## What is being asked:
Retrieve every line from the records in which the word "MINI" occurs.

## Input records:
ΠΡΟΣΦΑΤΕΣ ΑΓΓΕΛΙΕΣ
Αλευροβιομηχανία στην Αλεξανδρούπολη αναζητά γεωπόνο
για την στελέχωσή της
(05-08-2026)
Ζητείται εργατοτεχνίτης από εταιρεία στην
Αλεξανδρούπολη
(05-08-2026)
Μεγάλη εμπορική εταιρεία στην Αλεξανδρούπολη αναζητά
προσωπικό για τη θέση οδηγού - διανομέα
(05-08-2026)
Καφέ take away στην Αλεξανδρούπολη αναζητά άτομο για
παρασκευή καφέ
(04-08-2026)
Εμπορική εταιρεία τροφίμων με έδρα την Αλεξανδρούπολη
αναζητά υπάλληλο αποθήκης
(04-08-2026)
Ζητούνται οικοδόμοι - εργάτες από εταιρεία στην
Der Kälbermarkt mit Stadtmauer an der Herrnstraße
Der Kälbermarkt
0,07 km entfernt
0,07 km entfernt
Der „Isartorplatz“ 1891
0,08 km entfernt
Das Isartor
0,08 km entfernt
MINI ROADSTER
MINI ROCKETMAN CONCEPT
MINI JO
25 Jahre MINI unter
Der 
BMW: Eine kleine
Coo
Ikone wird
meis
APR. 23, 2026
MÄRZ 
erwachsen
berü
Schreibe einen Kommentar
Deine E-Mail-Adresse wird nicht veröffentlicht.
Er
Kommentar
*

## Problem solution:
MINI ROADSTER
MINI ROCKETMAN CONCEPT
MINI JO
25 Jahre MINI unter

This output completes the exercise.